Prove that for any integer $n > 3$ If $n$ is a prime number then $n$ $\in$ $[1]_6$ or $n$ $\in$ $[5]_6$

Question

I am not sure how to proceed with the proof. That is, I’m trying to prove the contapostive, but I don’t know how to prove that a composite number greater than 3 will not be in either set. Insight would be appreciated.

Answer 1

" I don’t know how to prove that a composite number greater than 3 will not be in either set. "

That isn't the contrapositive and it isn't true.

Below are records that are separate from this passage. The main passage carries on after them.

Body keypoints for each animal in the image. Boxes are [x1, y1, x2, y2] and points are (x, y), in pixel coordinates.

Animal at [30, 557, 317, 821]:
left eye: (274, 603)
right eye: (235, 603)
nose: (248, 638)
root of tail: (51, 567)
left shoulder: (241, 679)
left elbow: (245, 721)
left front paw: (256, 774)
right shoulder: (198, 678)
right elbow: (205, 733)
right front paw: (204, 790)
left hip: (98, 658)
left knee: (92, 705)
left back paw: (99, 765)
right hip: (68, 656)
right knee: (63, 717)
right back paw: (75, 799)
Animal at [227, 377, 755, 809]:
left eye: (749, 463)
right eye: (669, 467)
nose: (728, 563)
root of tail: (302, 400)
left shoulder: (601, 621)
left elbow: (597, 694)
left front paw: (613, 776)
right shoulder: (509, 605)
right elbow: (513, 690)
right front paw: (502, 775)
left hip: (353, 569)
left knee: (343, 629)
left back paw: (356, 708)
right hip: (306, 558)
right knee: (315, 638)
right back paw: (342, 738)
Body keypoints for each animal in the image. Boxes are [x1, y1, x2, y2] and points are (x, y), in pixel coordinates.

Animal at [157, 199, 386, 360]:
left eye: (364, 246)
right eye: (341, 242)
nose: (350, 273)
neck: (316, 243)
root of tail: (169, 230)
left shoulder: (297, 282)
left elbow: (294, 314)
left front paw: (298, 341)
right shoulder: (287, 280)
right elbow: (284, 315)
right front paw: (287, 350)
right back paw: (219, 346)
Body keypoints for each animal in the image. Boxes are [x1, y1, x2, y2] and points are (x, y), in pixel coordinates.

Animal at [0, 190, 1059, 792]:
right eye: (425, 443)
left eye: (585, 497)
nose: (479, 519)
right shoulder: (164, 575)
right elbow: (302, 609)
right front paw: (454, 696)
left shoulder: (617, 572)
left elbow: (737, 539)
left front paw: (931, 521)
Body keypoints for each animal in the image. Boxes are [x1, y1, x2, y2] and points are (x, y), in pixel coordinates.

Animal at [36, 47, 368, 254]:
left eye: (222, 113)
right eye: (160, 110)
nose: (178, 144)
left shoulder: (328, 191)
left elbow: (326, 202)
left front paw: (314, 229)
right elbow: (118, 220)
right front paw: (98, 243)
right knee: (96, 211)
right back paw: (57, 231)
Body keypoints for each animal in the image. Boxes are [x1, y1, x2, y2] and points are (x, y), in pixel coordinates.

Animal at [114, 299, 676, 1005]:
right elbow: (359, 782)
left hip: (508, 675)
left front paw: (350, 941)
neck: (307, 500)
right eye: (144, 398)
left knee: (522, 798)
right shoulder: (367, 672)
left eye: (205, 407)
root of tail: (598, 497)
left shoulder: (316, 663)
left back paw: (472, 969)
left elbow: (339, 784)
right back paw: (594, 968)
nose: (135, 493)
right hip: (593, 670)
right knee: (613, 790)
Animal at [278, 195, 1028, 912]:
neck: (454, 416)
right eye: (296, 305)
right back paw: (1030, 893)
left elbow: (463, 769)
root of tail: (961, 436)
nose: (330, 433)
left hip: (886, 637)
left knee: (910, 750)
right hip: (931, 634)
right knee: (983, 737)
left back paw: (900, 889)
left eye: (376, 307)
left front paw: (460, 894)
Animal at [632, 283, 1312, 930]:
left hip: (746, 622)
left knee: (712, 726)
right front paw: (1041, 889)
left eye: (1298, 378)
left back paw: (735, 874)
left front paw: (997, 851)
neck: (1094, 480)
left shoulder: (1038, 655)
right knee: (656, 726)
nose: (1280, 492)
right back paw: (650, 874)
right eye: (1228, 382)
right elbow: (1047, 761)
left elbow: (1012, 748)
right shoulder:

The contra positive of: If $p$ is prime and $p > 3$ $\implies$ $p\in[1]_6$ or $p\in [5]_6$. then the contra positive is

$p\not \in [1]_6$ and $p\not \in [5]_6$ $\implies$ $p$ is not prime or $p \le 3$.

So prove that if $p\in [0]_6, [2]_6, [3]_6, [4]_6$ then eithe $p$ is composite of $p \le 3$.

.....

Might be worth noting. If $m \in [k]_6$ then $\gcd(k,6)|m$. Do you see why that would be true?

Answer 2

Well:

$$6 | 6n$$ $$2|(6n+2)$$ $$3|(6n+3)$$ $$2|(6n+4)$$